#### [WORK TASK 1]
According to the article about the militia presence at the Montana mine, on what date did the Department of Justice file a lawsuit against the mine owners?

#### [SUPPLIED TEXT]
____

A DEQ project manager told Hatewatch that three days after reaching that deal, a group of militiamen came through the construction site during midday hours in violation of the deal: “Fortunately, my guys were on their toes and nobody got hurt,” she said. The incident spurred further promises to stay off the roads during work hours, and so far, she said, those promises have been kept.

Townfolk say three or four different shifts of campers have come and gone at the mine, with a crew of “III Percenters” from Idaho being the most persistent presence. Initially, a crew of militiamen from Oregon who had been involved in the earlier attempted “showdown” over a silver mine on federal land near Grants Pass was heavily involved in organizing the Lincoln affair, but by late August they had mostly gone back home.

Several reporters have attempted to approach the operation and have been severely rebuffed. Marshall Swearingen, writing for the High Country News, was able to arrange an escort through the DEQ job site, but was rebuffed by the guardsmen he met at the gate to the mine site.

“The operatives forcefully tell me to not take photos,” he wrote. “They will not tell me their names. The man with the angry stare has a radio, and it crackles to life. He answers with a radio handle of ‘Warthog,’ or maybe War Hog — he won't say.

Similarly, Rebecca Schoenkopf, a reporter for Wonkette, was unable to make it past the motel room used by the militiamen as a gathering point. The “Patriot” code-named “Mouse” who greeted her and her husband turned hostile when they identified themselves as liberals and began stonewalling them harshly: “I’m not talking to you. I want your word you won’t write anything that happened in here.”

He concluded the interview: “This did not happen. If you write down anything I said in here, I will call you a liar.”

The dispute over the Montana mine dates back years, to a court hearing in which Kornec lost his original 1872-mining-law-based surface rights to the mine. Kornec is something of a celebrated hermit, though in Lincoln – which is still trying to recover its reputation from its most infamous resident, Ted Kacynski – that is not necessarily an admirable thing.

The presence of an armed threat in the dispute is as strangely detached from the realities of mining on federal land as was the case in Grants Pass, where the mine owners were claiming that the Bureau of Land Management was threatening to burn down their operation, while in fact the dispute was still very much in the paper phase and undergoing adjudication. The Oath Keepers and their cohorts there, in fact, rolled up their camp and declared victory simply upon receiving a judicial hearing for their appeal – a hearing that had long been scheduled before the “showdown.”

On Aug. 11, the Department of Justice filed a lawsuit against the mine owners over the dispute, thereby guaranteeing that Kornec and Natto would get their day in court. And indeed, the Oath Keepers declared victory by having the lawsuit filed against their friends – but then also vowed to remain in Montana until the miners receive their first day in court, too.

"We will continue to remain vigilant and on site and make sure what we achieved yesterday is upheld," spokesman Chris McIntire, a leader of the Idaho contingent, told reporters.

So far, the encampment has remained calm and free of incident – unlike in Oregon, when a report of a mysterious helicopter sparked a short-lived panic in the Patriot encampment and had truckloads of men bristling with weaponry prowling the roads near the mine.

The nearby forest fires, the large Forest Service camp, and the thick haze all put a particular damper on the heated rhetoric that rolled into town along with the armed Patriots, much of it anger directed at the federal government. That kind of talk sounded hollow and ill-tempered at a time when people in western Montana were being reminded that the objects of this antigovernment animus were also their neighbors – in fact, were the very neighbors everyone was depending upon to keep their homes and their livelihoods intact, even as it seemed as if the whole state were afire.

____

#### [RECORD EXCERPTS]
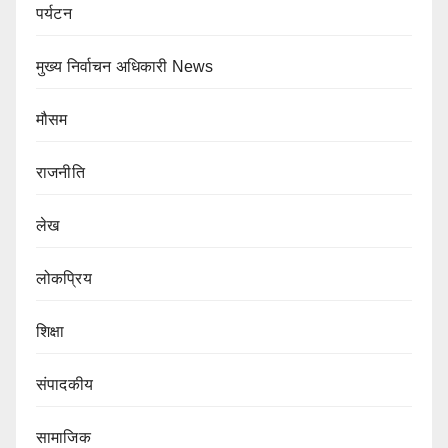
पर्यटन
मुख्य निर्वाचन अधिकारी News
मौसम
राजनीति
लेख
लोकप्रिय
शिक्षा
संपादकीय
सामाजिक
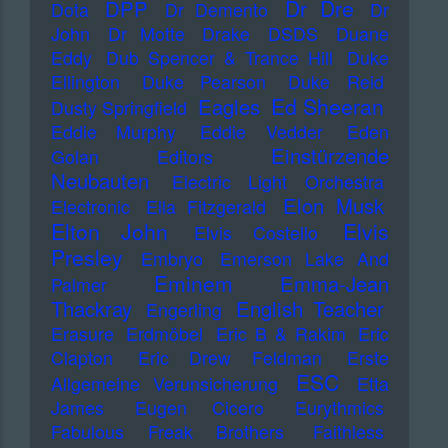
Dr Dre
DPP
Dota
Dr Demento
Dr
John
Dr Motte
Drake
DSDS
Duane
Eddy
Dub Spencer & Trance Hill
Duke
Ellington
Duke Pearson
Duke Reid
Ed Sheeran
Eagles
Dusty Springfield
Eddie Murphy
Eddie Vedder
Eden
Einstürzende
Golan
Editors
Neubauten
Electric Light Orchestra
Elon Musk
Electronic
Ella Fitzgerald
Elton John
Elvis
Elvis Costello
Presley
Embryo
Emerson Lake And
Eminem
Emma-Jean
Palmer
Thackray
English Teacher
Engerling
Erasure
Erdmöbel
Eric B & Rakim
Eric
Clapton
Eric Drew Feldman
Erste
ESC
Allgemeine Verunsicherung
Etta
James
Eugen Cicero
Eurythmics
Fabulous Freak Brothers
Faithless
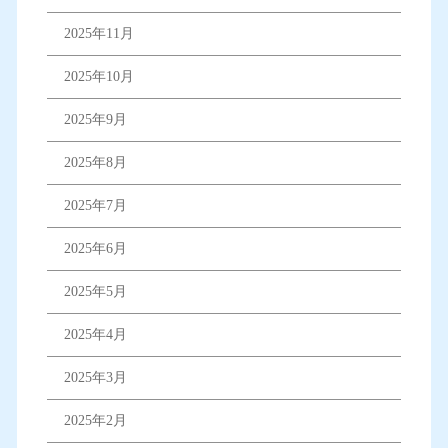
2025年11月
2025年10月
2025年9月
2025年8月
2025年7月
2025年6月
2025年5月
2025年4月
2025年3月
2025年2月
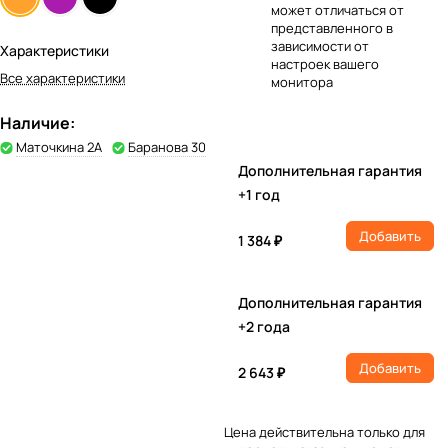
может отличаться от
представленного в
зависимости от
Характеристики
настроек вашего
Все характеристики
монитора
Наличие:
Маточкина 2А
Баранова 30
Дополнительная гарантия
+1 год
Добавить
1 384 ₽
Дополнительная гарантия
+2 года
Добавить
2 643 ₽
Цена действительна только для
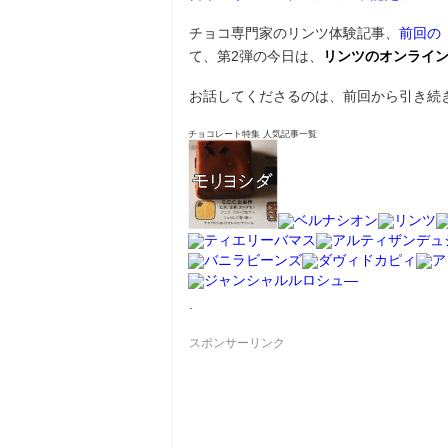
チョコ専門家のリンツ体験記事、
前回の
て、第2弾の今日は、
リンツのオンライ
お話してくださるのは、前回から引き続
チョコレート特集 人気記事一覧
.
スポンサーリンク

____

#### [WORK TASK 2]
Write the lines of the listing again, starting with the line with "может отличаться от" and going on through the end of the listing, with "Расширенная гарантия" substituted for "Дополнительная гарантия" and nothing else changed; leave the pictures out.

#### [TASK SOLUTION 1]
Aug. 11

#### [TASK SOLUTION 2]
может отличаться от
представленного в
зависимости от
Характеристики
настроек вашего
Все характеристики
монитора
Наличие:
Маточкина 2А
Баранова 30
Расширенная гарантия
+1 год
Добавить
1 384 ₽
Расширенная гарантия
+2 года
Добавить
2 643 ₽
Цена действительна только для
チョコ専門家のリンツ体験記事、
前回の
て、第2弾の今日は、
リンツのオンライ
お話してくださるのは、前回から引き続
チョコレート特集 人気記事一覧
.
スポンサーリンク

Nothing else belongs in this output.